The generals run an entire parallel economy.

“Milbus, or the military’s ‘internal economy’, is military capital that is used for the personal benefit of military personnel, especially officers, but is neither recorded nor a part of the defence budget. Its most significant component is entrepreneurial activities that are not subject to state accountability procedures,” journalist Ayesha Siddiqa writes in her book, Military Inc: Inside Pakistan’s Military Economy. “There is also a high financial and opportunity cost in building and sustaining the military’s influence in power politics. Evidence shows that military businesses are not run more efficiently than others. Some of the military’s larger businesses and subsidiaries have required financial bailout from the government. Further, the companies use government resources, which distorts the market.”

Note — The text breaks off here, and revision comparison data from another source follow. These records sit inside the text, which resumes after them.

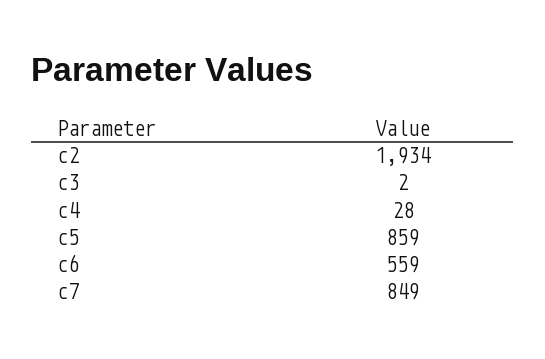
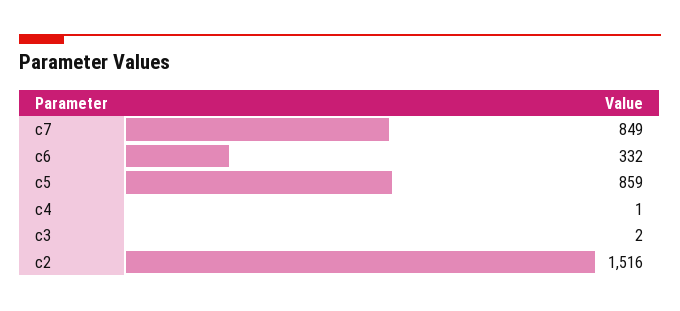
  {
-   "c2": 1934,
+   "c2": 1516,
    "c3": 2,
-   "c4": 28,
+   "c4": 1,
    "c5": 859,
-   "c6": 559,
+   "c6": 332,
    "c7": 849
  }

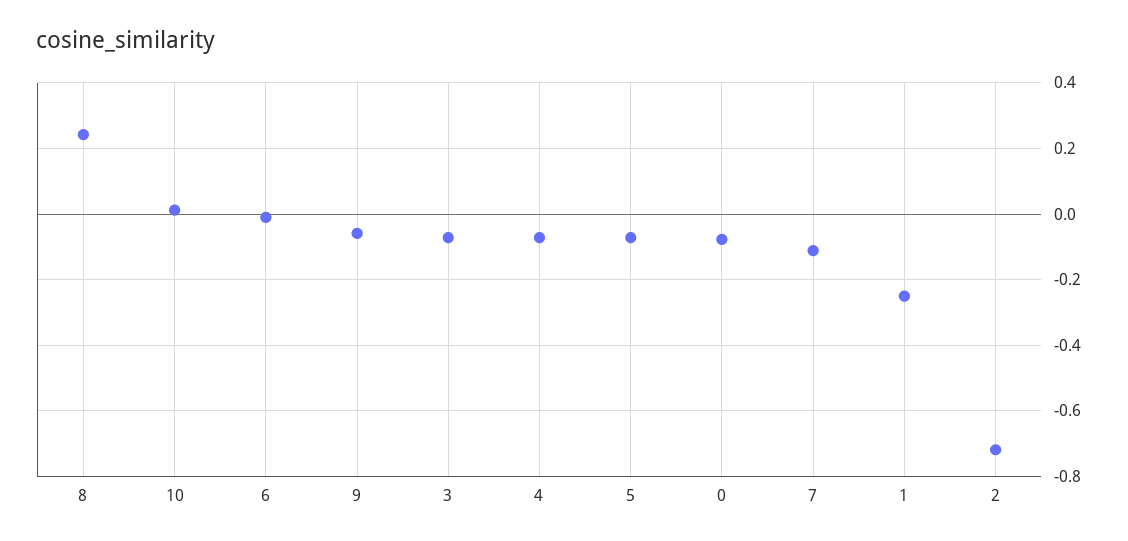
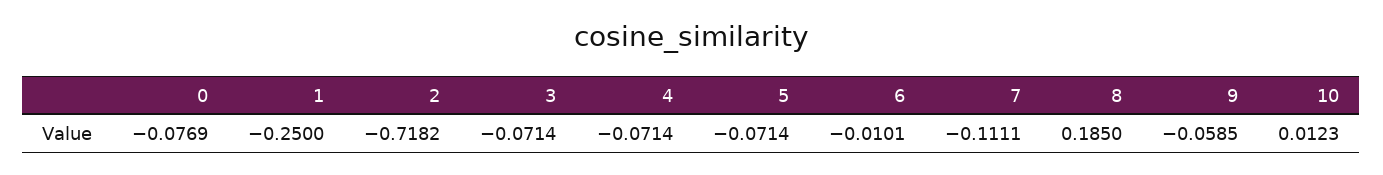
  {
-   "8": 0.24,
+   "8": 0.185,
    "10": 0.0123,
    "6": -0.0101,
    "9": -0.0585,
    "3": -0.0714,
    "4": -0.0714,
    "5": -0.0714,
    "0": -0.0769,
    "7": -0.1111,
    "1": -0.25,
    "2": -0.7182
  }

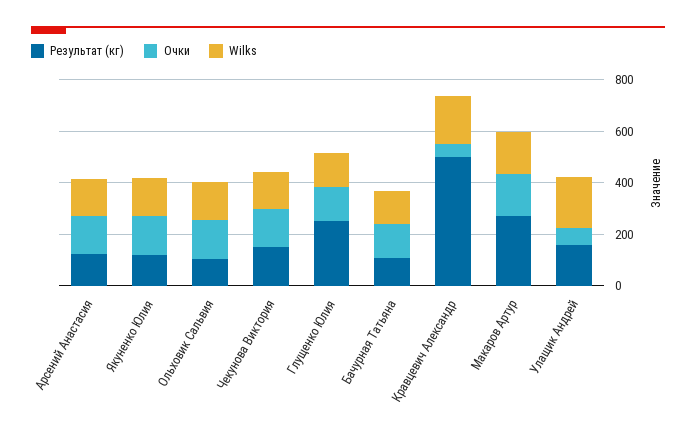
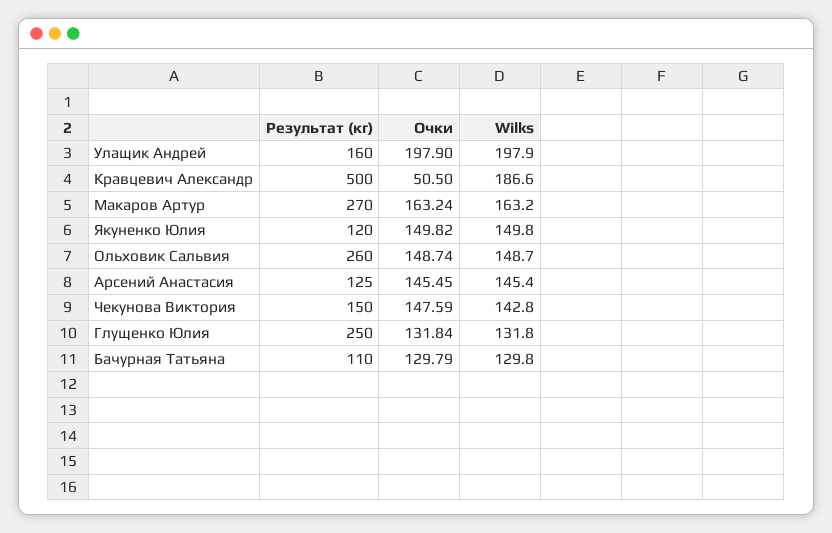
  {
    "Результат (кг)": {
      "Арсений Анастасия": 125,
      "Якуненко Юлия": 120,
-     "Ольховик Сальвия": 100,
+     "Ольховик Сальвия": 260,
      "Чекунова Виктория": 150,
      "Глущенко Юлия": 250,
      "Бачурная Татьяна": 110,
      "Кравцевич Александр": 500,
      "Макаров Артур": 270,
      "Улащик Андрей": 160
    },
    "Очки": {
      "Арсений Анастасия": 145.45,
      "Якуненко Юлия": 149.82,
      "Ольховик Сальвия": 148.74,
      "Чекунова Виктория": 147.59,
      "Глущенко Юлия": 131.84,
      "Бачурная Татьяна": 129.79,
      "Кравцевич Александр": 50.5,
      "Макаров Артур": 163.24,
-     "Улащик Андрей": 50
+     "Улащик Андрей": 197.9
    },
    "Wilks": {
      "Арсений Анастасия": 145.4,
      "Якуненко Юлия": 149.8,
      "Ольховик Сальвия": 148.7,
      "Чекунова Виктория": 142.8,
      "Глущенко Юлия": 131.8,
      "Бачурная Татьяна": 129.8,
      "Кравцевич Александр": 186.6,
      "Макаров Артур": 163.2,
      "Улащик Андрей": 197.9
    }
  }

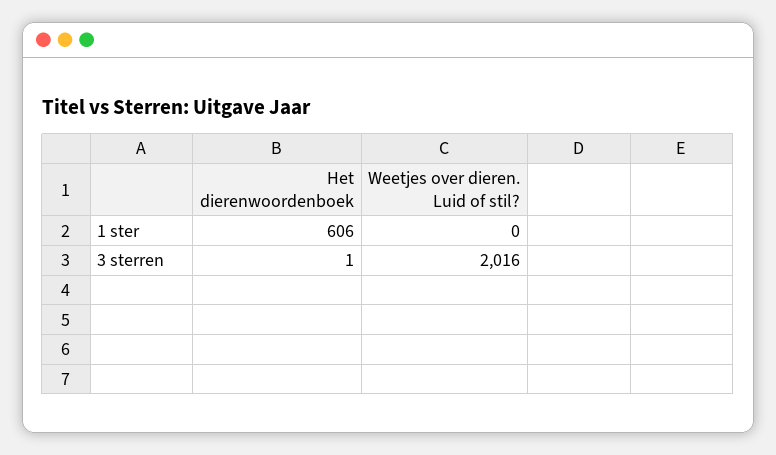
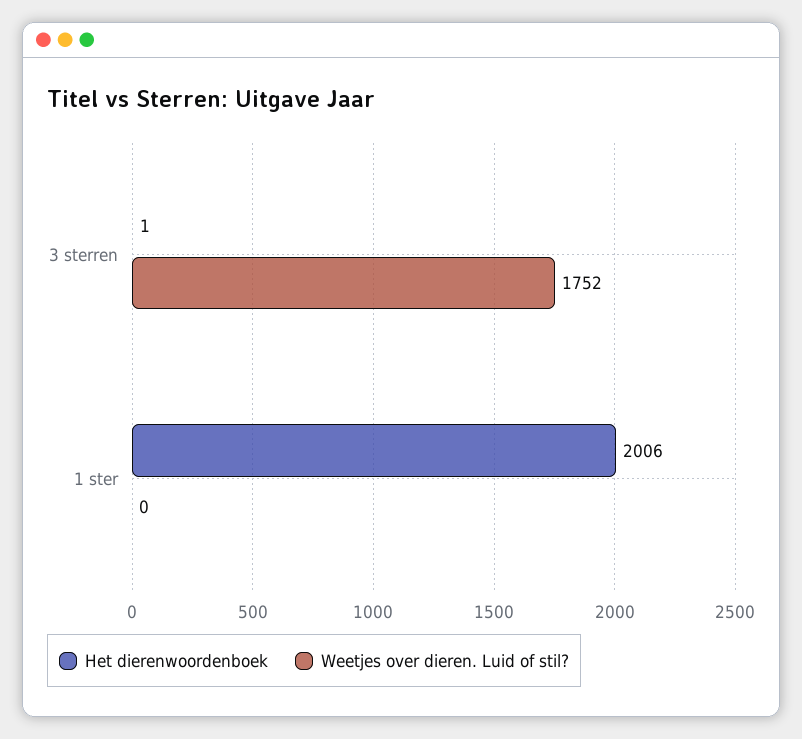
  {
    "Het dierenwoordenboek": {
-     "1 ster": 606,
+     "1 ster": 2006,
      "3 sterren": 1
    },
    "Weetjes over dieren. Luid of stil?": {
      "1 ster": 0,
-     "3 sterren": 2016
+     "3 sterren": 1752
    }
  }

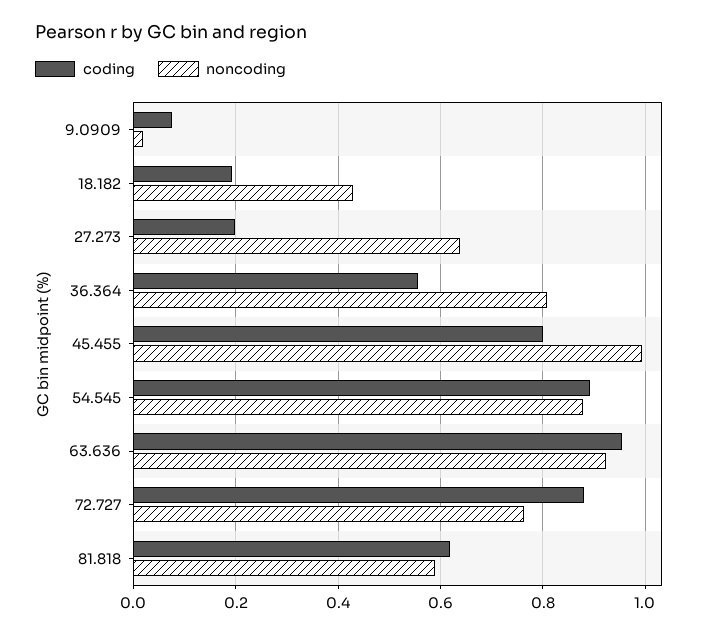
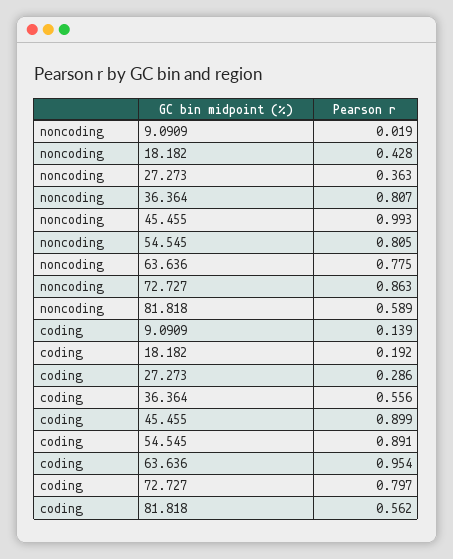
  {
    "coding": {
-     "9.0909": 0.08,
+     "9.0909": 0.139,
      "18.182": 0.192,
-     "27.273": 0.2,
+     "27.273": 0.286,
      "36.364": 0.556,
-     "45.455": 0.8,
+     "45.455": 0.899,
      "54.545": 0.891,
      "63.636": 0.954,
-     "72.727": 0.88,
+     "72.727": 0.797,
-     "81.818": 0.62
+     "81.818": 0.562
    },
    "noncoding": {
      "9.0909": 0.019,
      "18.182": 0.428,
-     "27.273": 0.64,
+     "27.273": 0.363,
      "36.364": 0.807,
      "45.455": 0.993,
-     "54.545": 0.88,
+     "54.545": 0.805,
-     "63.636": 0.92,
+     "63.636": 0.775,
-     "72.727": 0.76,
+     "72.727": 0.863,
      "81.818": 0.589
    }
  }

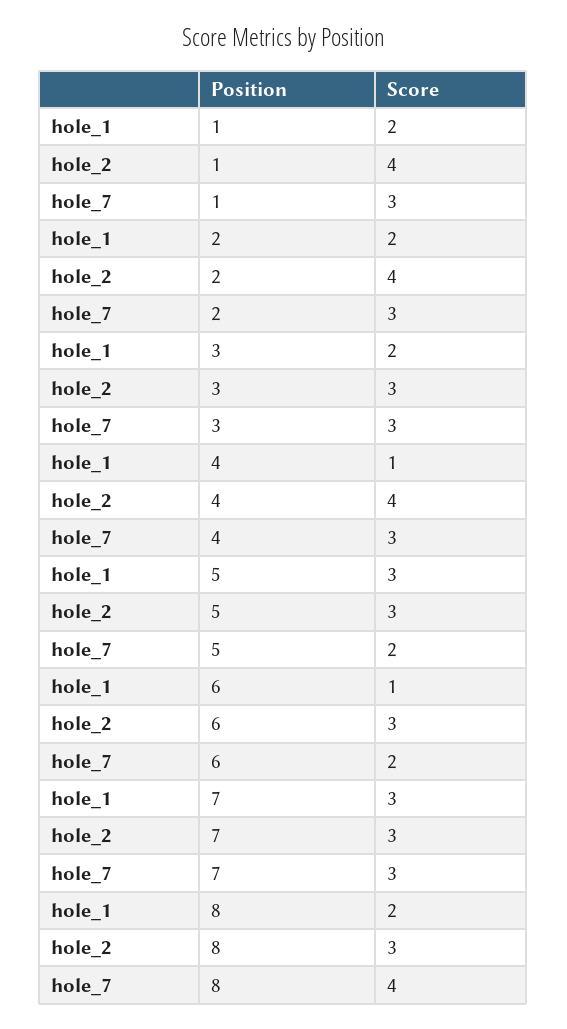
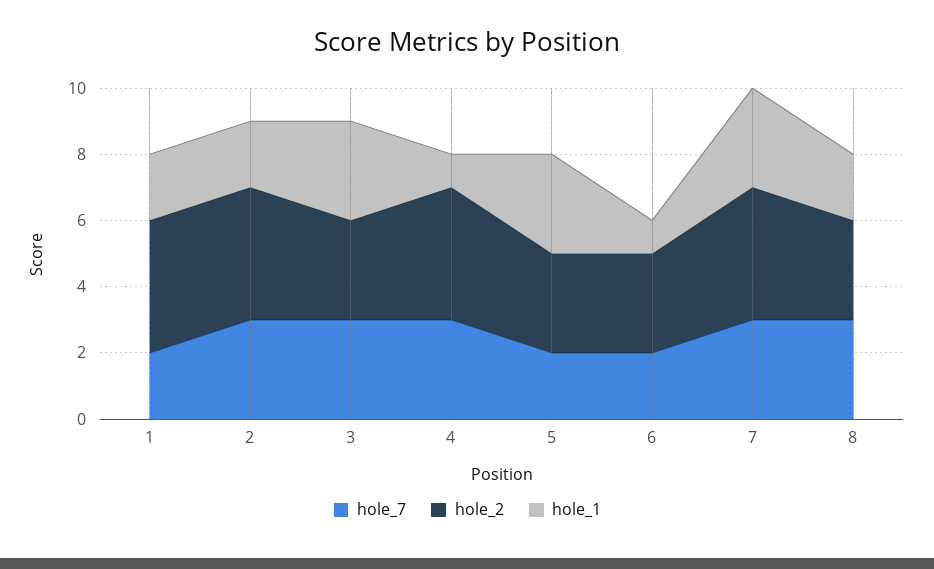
  {
    "hole_1": {
      "1": 2,
      "2": 2,
-     "3": 2,
+     "3": 3,
      "4": 1,
      "5": 3,
      "6": 1,
      "7": 3,
      "8": 2
    },
    "hole_2": {
      "1": 4,
      "2": 4,
      "3": 3,
      "4": 4,
      "5": 3,
      "6": 3,
-     "7": 3,
+     "7": 4,
      "8": 3
    },
    "hole_7": {
-     "1": 3,
+     "1": 2,
      "2": 3,
      "3": 3,
      "4": 3,
      "5": 2,
      "6": 2,
      "7": 3,
-     "8": 4
+     "8": 3
    }
  }

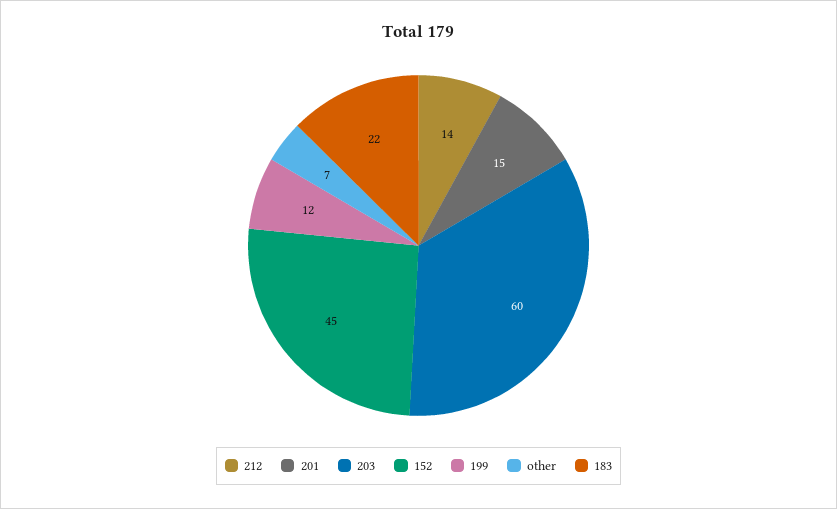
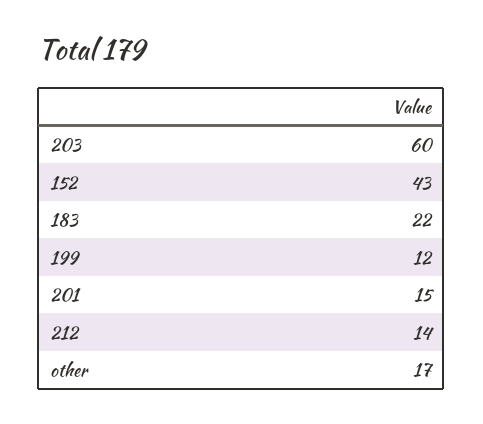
  {
    "212": 14,
    "201": 15,
    "203": 60,
-   "152": 45,
+   "152": 43,
    "199": 12,
-   "other": 7,
+   "other": 17,
    "183": 22
  }

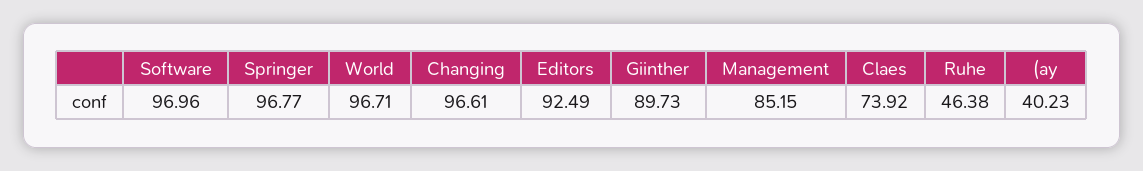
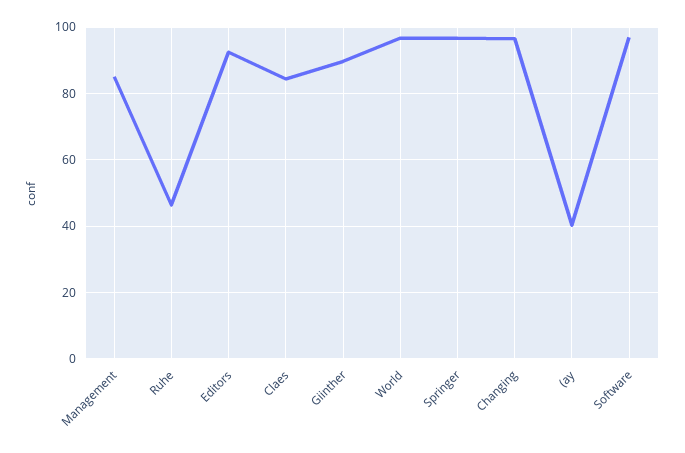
  {
    "Software": 96.96,
    "Springer": 96.77,
    "World": 96.71,
    "Changing": 96.61,
    "Editors": 92.49,
    "Giinther": 89.73,
    "Management": 85.15,
-   "Claes": 73.92,
+   "Claes": 84,
    "Ruhe": 46.38,
    "(ay": 40.23
  }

While in 2007 Siddiqa estimated the 100 seniormost military officials to be worth UK pound 3.5 billion, today the Pakistan Army does not have money to feed its troops two meals a day. The International Monetary Fund is apparently insisting on a second massive defence budget cut in a year.

The government has no money for salaries of its employees. With forex reserves down to $4 billion or just enough for two weeks, it has outlawed all bonuses to staff.

While no reasonable human will wish such misery on the citizenry of even an enemy nation, for a moment imagine what would happen to India and the rest of the subcontinent if Pakistan were to become an economically strong nation with its core political ideology of radical Islam and jihad as a State tool intact.

It would embolden the radicals in the community across the subcontinent to look up to its model, militate against their host nations, and try to overthrow governments and replace democracies with Islamist rule. An economically strong and politically radical Pakistan would export radicalisation and terror with much more money and might.

It would have been much easier for jihad handlers to market Pakistan and its ideology to an Indian or Sri Lankan Muslim youth as the beacon. It is Pakistan’s and to an extent Bangladesh’s failure to mature as democracies and flourish as economies that quietly tell the Muslim youth of the region that there is no Sharia alternative to a secular democracy.

Contrary to what Left or ‘liberal’ political and economic experts have been telling us, a stable and prosperous Pakistan would not be good for India and its other neighbours.

But that hypothesis itself is flawed. Pakistan was not born out of the love for Islam as much as its hatred and fear of India and Hindus. If you take out that loathing and paranoia, what remains of its identity?

Islam? Perhaps not. Because blinding Sunni supremacy ensures regular killing and persecution of not just non-Muslims but also Shias, Sufis, Ahmediyas and Ismailis.

To run that kind of a hate machine, you need to put in motion certain imaginary god’s laws instead of man-made regulations needed to run a society, polity, and economy.

Running real factories is totally antithetical to running a massive Islamist terror factory. For the former, you need to establish transparency, rule of law, economic fundamentals, and trust in the system. To run the latter, you need to obfuscate, operate in secrecy, nurture the corrupt, bribe citizens with doles, channelise funds into the state’s dark arts.

To do business, you need fewer enemies. To run a bigoted State, you have to have enemies.

For your economy to prosper, you need friends who embrace your honesty and openness. To run a terror state, you need allies like China or Turkey who can benefit from your dark enterprises and eventually throw you out when the job is done.

To claw out of the deep economic ditch, Pakistan needs to scrape off its jihadi DNA and hatred of the other.

Can it?

That leads us to the bigger question.

If it gives up its Islamist instincts, will it still be Pakistan?